To be very clear: I'm not actually advocating any of these positions. I'm coming up with them to make a point. That point:
I could do this all day.
And I'm not sure how you would test any of these theories.
See, here's the thing. As evolutionary biologist PZ Myers points out, there are enormous problems with these sorts of evolutionary "just-so stories." They're very easy to come up with (fun, too!), but they're very difficult to test. You have to somehow screen out cultural influence (was the study done cross- culturally, or just in North America?). You have to screen out historical influence (if X behavior pattern is universal now, how do we know it was universal a thousand years ago, or thirty thousand?). And you have to screen out behaviors that are inborn from behaviors that are learned. As Chivers herself acknowledges, "The horrible reality of psychological research is that you can't pull apart the cultural from the biological."
And as any good skeptic knows: If a theory isn't testable or falsifiable, it's worthless. Whether it's a belief in God, or a conspiracy theory, or a simple theory about the evolutionary forces driving the development of certain sexual responses... if there's no possible data that could prove your theory incorrect, or no way to acquire further data either supporting or contradicting your theory, then your theory is useless. It has no power to explain the past or predict the future. It's pointless.
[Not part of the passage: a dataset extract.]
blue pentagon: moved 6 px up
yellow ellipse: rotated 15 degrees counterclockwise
It's not even wrong.
It's easy to come up with possible explanations for behavior. Especially when it comes to sex. It's almost like a Rorschach test: in the absence of a truly excellent set of supporting data, the theories people come up with to explain sex tells you more about the theorizers than they do about the theories.
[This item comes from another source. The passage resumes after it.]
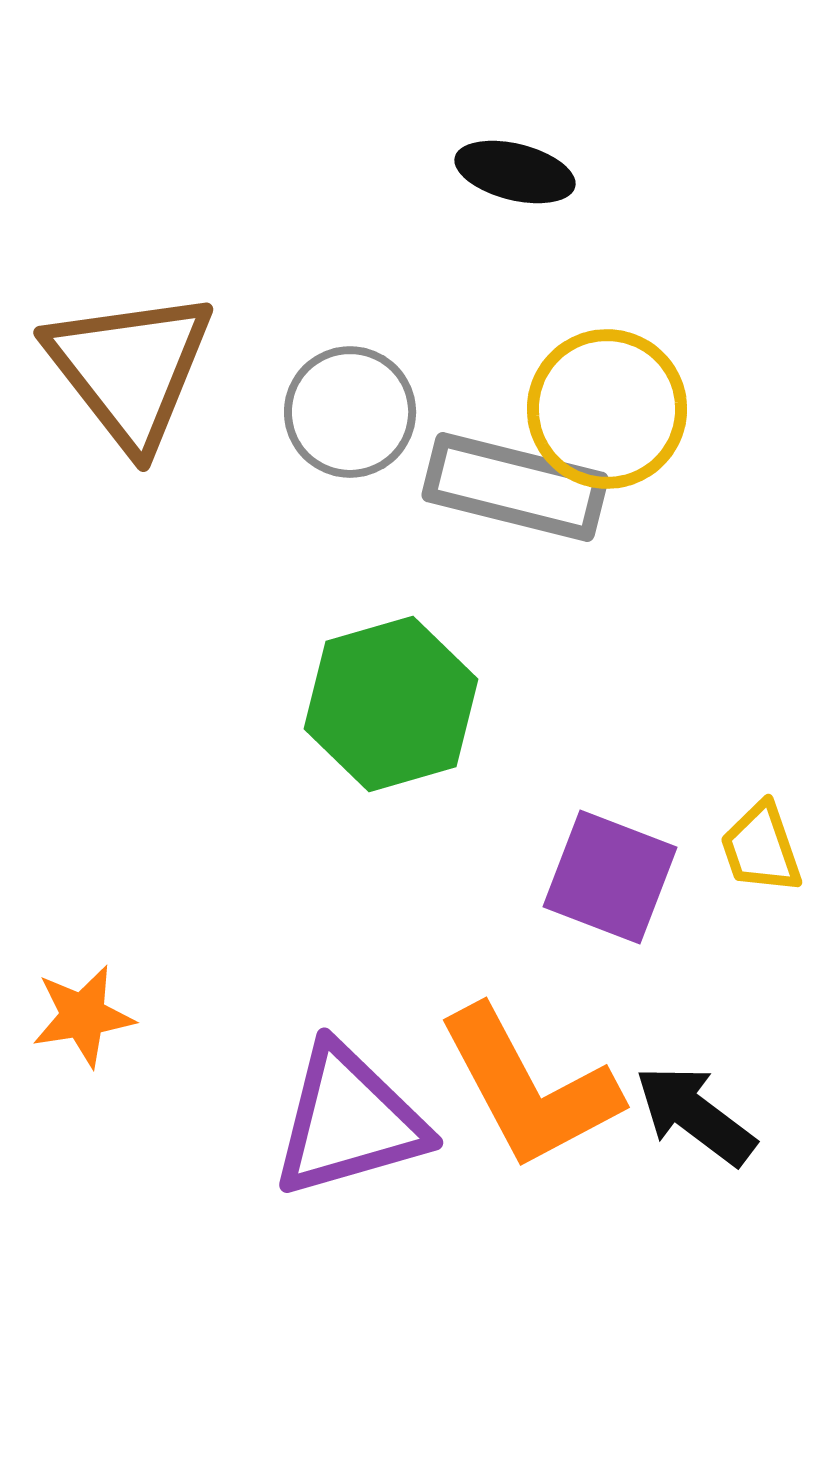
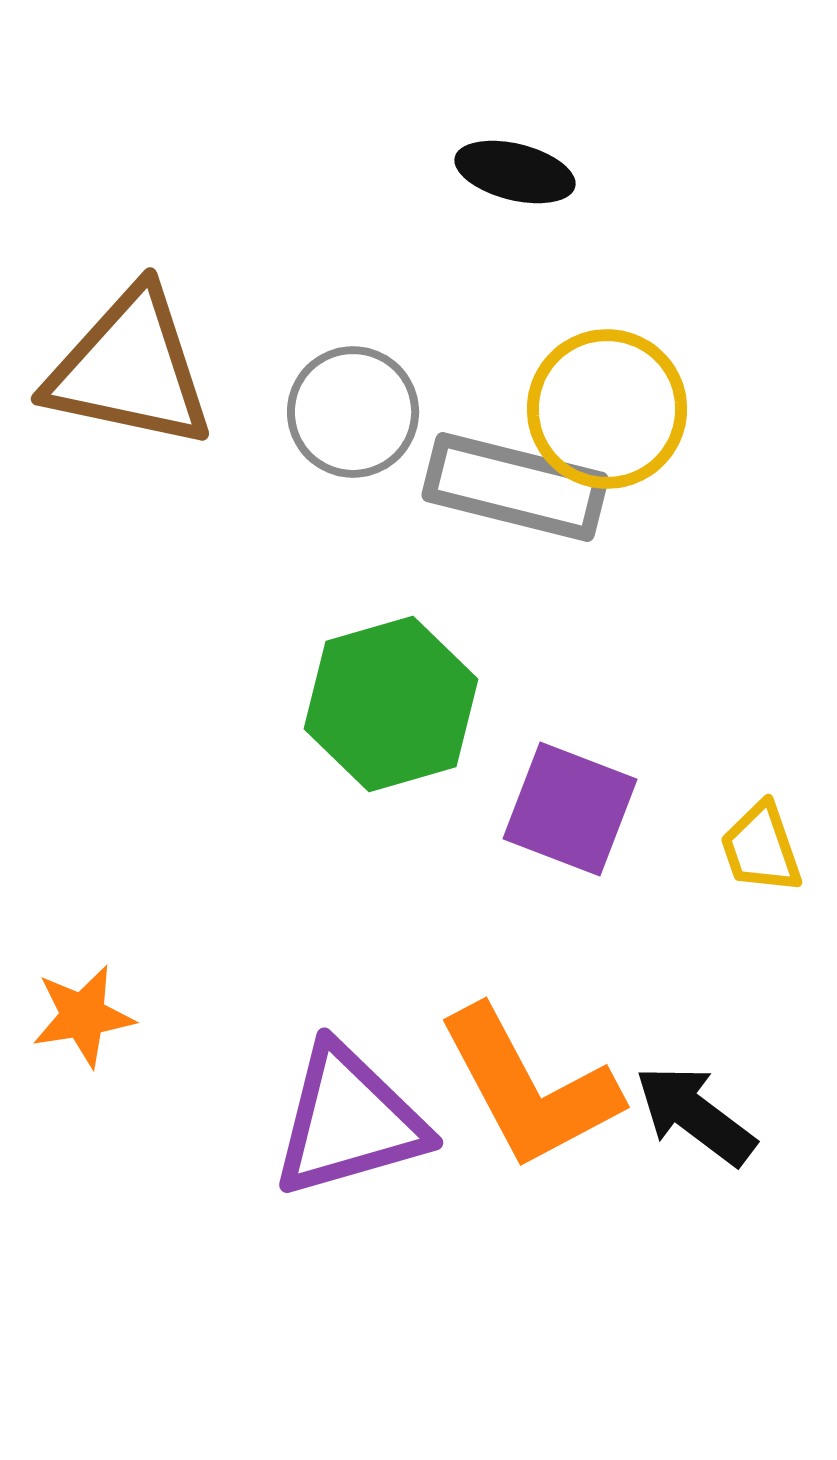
brown triangle: rotated 40 degrees counterclockwise
gray circle: moved 3 px right
purple square: moved 40 px left, 68 px up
It's a lot harder to come up with theories that are really supported by all the evidence; theories that explain and predict evidence that can't be explained or predicted any other way; theories that are more than just examples of the human brain's amazing ability to come up with explanations for stuff.
By all means, we need to be doing careful scientific research into human sexuality. I wouldn't in a million years suggest otherwise. We just need to be very cautious, very rigorous, and very slow, about coming to conclusions about what that research means.
These ideas were developed in a comment thread on Pharyngula.